Eh oui, Hindemith a écrit pour le ballet ! En l'occurrence Nobilissima visione, d'après les fresques de Giotto dépeignant la vie de saint François d'Assise, conçu avec et pour Léonide Massine en 1938. Il en a tiré une suite, que nous donne ici Herbert Blomstedt avec les Berlinois - à retrouver dans les [archives de la Salle de concerts numérique->http://www.digitalconcerthall.com/en/concerts/?a=qobuz&c=true]
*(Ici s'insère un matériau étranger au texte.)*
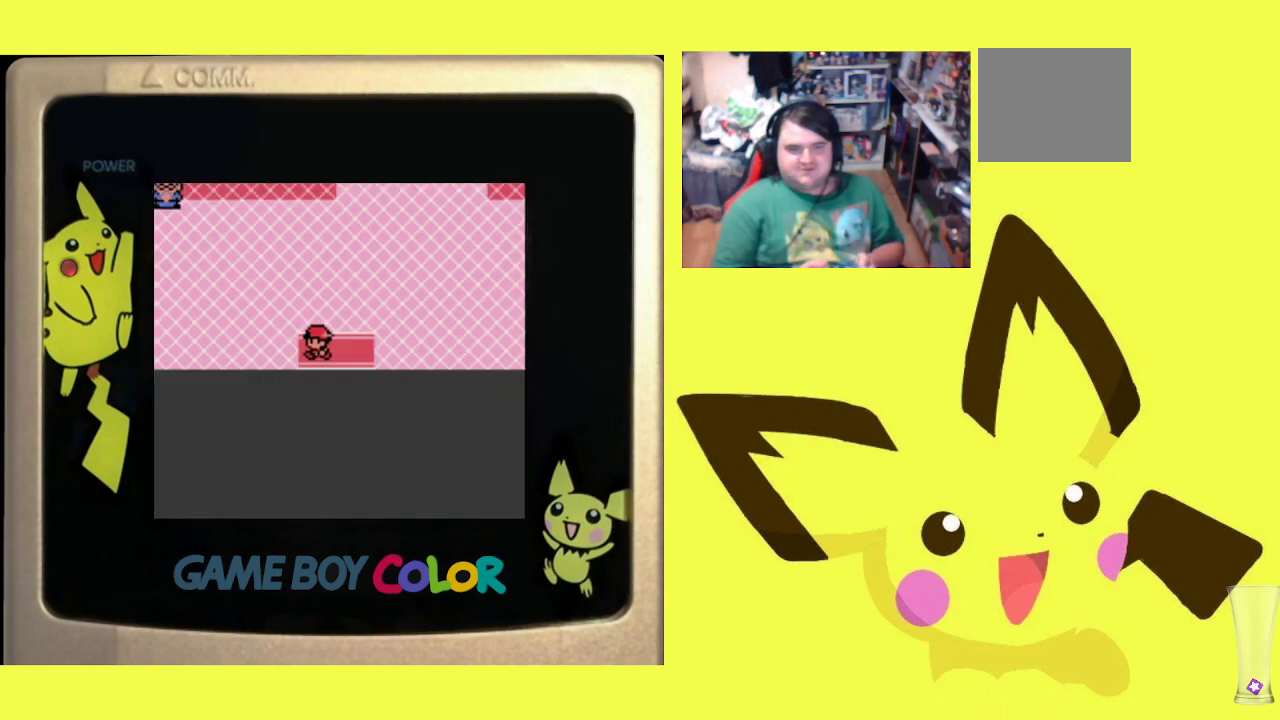
{"buttons": ["DPAD_LEFT"], "events": []}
Voili voilou, la saison berlinoise 2013-2014 du Philharmonique de Berlin est terminée ; certes, l'Orchestre fera une tournée en Europe pendant quelques semaines - sous la direction non pas de Simon Rattle, fraîchement papa et qui a décidé de biberonner ; mais sous la direction de Gustavo Dudamel, qui remplace beaucoup au Philharmonique de Berlin ces derniers temps... d'aucune pensent même que... allez savoir... - mais les concerts retransmis en direct de la salle de la Philharmonie ne reprendront que le 30 août 2014, lancement de la prochaine saison. Pendant l'été nous fouillerons donc pour vous dans les riches archives de la Salle de concerts numérique, en particulier les concerts archivés avant que ne soit conclu à la rentrée 2012 le partenariat entre Qobuz et la Salle de concerts numérique - depuis lequel, naturellement, chaque concert est dûment présenté et commenté par votre aimable papoteur Berlingot.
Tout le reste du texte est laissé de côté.